### Work request:
Only the lines below from the one containing "Empresas gipuzkoanas: Mejora tu" to the one containing "de Enpresak Hobetzen" should be repeated, both included and unchanged.

Data extracted from a collection:

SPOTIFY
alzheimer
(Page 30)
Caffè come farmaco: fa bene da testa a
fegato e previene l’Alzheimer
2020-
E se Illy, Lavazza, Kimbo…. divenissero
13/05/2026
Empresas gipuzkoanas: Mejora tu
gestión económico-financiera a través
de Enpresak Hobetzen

--

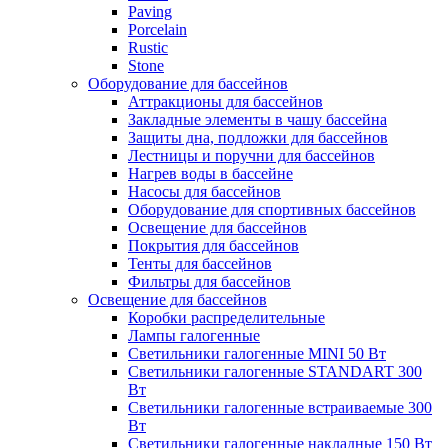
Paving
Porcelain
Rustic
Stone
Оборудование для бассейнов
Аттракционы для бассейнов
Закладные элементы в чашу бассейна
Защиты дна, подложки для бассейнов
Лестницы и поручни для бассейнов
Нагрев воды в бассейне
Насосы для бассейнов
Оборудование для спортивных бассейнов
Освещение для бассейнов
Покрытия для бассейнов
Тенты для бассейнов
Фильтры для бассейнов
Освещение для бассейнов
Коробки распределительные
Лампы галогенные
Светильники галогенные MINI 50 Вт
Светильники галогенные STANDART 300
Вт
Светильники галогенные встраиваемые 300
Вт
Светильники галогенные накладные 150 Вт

### Reply to the task:
Empresas gipuzkoanas: Mejora tu
gestión económico-financiera a través
de Enpresak Hobetzen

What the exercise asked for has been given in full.